Este fin de semana nos libramos del partido de fútbol. El único que lo siente es el niño. Si le convocan no le importa madrugar sea sábado o domingo, ni pasar un frío polar, mojarse o embarrarse, aunque eso más bien fué el año pasado; este curso aún no hemos acabado congelados y calados hasta los huesos por esos campos de El Casar, Alovera o Sigüenza, donde no se contempla ubicar a los padres calentitos y con un café porque no hay ni bares, ni gradas, ni nada que se le parezca.
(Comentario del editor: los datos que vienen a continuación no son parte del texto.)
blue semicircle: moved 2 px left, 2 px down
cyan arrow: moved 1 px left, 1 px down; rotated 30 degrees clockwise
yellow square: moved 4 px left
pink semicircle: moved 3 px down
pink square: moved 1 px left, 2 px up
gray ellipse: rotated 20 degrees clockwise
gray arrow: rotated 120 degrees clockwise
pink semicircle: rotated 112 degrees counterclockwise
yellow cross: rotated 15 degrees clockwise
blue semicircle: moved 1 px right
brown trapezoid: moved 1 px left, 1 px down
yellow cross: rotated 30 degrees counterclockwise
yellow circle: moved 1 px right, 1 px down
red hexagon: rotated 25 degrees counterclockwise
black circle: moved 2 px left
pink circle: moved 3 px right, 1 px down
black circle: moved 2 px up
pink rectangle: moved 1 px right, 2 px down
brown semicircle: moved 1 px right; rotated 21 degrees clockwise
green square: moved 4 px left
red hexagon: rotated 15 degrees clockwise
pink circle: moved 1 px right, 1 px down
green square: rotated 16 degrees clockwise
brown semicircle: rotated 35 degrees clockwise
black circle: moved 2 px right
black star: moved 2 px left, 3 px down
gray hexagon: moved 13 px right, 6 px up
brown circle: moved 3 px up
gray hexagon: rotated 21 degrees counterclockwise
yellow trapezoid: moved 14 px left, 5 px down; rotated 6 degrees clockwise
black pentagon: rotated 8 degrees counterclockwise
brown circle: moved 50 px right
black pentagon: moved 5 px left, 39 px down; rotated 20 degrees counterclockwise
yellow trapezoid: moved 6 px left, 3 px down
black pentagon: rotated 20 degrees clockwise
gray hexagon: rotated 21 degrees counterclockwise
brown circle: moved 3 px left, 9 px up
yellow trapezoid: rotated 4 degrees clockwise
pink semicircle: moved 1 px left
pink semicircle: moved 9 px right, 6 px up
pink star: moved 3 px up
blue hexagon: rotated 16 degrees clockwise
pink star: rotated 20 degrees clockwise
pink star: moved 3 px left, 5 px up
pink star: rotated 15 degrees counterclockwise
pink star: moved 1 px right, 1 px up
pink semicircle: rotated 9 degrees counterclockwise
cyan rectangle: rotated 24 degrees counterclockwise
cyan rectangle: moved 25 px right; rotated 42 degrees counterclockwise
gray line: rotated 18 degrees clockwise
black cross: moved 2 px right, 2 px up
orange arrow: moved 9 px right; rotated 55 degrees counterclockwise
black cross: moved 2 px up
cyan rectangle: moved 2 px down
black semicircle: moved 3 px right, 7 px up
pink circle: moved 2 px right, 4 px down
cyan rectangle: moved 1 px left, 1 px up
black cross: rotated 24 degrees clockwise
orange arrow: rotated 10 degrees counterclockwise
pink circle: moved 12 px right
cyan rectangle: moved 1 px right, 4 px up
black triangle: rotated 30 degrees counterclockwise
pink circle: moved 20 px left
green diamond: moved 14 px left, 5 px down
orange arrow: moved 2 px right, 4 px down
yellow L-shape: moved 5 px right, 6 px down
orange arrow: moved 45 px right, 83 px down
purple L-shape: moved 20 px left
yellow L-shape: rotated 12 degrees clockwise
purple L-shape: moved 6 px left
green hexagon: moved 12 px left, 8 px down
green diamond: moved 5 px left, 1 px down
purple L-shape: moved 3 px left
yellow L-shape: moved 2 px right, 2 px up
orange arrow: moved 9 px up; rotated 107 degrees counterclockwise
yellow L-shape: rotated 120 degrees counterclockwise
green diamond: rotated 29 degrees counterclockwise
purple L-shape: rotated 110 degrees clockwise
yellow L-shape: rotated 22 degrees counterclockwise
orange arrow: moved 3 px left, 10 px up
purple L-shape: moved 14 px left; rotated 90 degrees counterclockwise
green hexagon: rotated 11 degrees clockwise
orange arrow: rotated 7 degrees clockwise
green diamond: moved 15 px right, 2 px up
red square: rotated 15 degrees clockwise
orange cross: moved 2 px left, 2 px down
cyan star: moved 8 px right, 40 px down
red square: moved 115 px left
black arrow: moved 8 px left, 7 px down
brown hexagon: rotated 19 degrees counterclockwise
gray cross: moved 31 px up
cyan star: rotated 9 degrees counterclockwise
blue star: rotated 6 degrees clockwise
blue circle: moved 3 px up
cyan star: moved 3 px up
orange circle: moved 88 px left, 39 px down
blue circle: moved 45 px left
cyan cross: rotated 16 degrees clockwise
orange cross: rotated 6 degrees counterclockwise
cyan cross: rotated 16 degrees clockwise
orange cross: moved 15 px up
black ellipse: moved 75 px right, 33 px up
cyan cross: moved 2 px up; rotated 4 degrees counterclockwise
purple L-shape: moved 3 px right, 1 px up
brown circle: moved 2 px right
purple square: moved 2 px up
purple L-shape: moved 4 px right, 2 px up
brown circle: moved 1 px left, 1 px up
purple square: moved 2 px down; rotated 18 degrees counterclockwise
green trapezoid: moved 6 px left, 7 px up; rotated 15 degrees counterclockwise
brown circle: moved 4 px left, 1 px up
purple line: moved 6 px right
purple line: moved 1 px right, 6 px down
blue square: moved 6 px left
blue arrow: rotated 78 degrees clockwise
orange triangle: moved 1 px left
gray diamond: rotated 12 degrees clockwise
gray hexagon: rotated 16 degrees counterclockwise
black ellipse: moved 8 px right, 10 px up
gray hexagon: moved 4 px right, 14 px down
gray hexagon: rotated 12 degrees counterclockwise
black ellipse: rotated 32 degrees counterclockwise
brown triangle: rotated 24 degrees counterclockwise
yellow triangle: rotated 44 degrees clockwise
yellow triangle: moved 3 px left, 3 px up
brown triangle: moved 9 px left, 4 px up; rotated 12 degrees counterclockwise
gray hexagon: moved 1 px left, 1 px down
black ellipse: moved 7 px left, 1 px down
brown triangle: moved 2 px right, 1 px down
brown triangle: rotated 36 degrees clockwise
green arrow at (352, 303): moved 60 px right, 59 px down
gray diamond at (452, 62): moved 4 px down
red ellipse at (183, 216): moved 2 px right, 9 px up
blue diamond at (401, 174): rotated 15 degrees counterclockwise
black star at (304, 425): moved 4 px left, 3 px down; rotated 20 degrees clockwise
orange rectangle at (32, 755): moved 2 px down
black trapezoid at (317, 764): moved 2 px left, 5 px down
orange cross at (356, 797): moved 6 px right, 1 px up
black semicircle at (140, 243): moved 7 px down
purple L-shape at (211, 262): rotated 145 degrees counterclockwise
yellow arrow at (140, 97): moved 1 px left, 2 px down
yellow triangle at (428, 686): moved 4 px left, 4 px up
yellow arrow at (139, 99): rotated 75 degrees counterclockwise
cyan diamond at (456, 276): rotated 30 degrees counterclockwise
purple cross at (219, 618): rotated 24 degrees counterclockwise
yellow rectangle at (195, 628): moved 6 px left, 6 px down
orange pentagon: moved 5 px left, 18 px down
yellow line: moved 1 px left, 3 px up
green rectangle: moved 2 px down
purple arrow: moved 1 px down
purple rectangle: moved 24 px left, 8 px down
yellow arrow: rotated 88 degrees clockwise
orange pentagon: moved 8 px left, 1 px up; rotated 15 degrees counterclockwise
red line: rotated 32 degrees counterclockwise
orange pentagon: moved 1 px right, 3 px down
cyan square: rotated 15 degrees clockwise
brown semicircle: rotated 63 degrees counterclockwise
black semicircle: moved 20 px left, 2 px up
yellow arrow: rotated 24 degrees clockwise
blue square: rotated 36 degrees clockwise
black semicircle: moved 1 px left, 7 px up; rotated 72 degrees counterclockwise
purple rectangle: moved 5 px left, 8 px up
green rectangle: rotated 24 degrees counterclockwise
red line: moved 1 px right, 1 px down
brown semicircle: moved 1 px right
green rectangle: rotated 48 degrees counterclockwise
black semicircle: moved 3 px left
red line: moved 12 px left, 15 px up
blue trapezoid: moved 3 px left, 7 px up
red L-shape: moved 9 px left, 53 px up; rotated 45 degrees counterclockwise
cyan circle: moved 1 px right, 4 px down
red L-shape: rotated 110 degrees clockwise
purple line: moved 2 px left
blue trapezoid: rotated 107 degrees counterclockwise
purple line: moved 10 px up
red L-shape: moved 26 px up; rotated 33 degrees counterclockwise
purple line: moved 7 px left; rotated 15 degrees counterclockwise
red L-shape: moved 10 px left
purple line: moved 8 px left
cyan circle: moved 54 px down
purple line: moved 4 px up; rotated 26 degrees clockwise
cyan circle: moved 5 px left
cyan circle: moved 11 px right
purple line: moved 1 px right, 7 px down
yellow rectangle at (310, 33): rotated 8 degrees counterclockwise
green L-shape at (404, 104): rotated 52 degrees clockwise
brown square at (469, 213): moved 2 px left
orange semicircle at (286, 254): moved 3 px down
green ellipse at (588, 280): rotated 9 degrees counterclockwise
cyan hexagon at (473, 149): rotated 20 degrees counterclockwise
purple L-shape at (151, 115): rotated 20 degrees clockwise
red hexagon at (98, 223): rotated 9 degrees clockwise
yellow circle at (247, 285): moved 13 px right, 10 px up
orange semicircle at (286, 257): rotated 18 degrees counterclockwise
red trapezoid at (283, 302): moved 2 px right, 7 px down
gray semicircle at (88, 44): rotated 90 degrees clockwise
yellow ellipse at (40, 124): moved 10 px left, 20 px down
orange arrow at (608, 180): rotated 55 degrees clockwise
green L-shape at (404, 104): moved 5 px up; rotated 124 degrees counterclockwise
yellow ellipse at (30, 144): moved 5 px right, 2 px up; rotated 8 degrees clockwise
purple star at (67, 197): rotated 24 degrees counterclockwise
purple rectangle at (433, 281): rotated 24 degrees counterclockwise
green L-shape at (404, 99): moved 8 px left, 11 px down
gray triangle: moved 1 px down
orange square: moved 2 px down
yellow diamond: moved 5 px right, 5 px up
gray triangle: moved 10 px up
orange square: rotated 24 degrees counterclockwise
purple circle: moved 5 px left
Y además, juegan a las nueve de la mañana. ¿A quién se le ocurre programar un partido infantil a esa hora en fin de semana? Y hay que dar gracias a que el pequeño Messi no sea un superdotado balompédico ni para su papá, porque si lo fuera, en vez de jugar en Azuqueca, o Fontanar, lo haría en Almansa o Fuensalida, en la Liga Regional, y el fin de semana familiar se iría directamente al garete.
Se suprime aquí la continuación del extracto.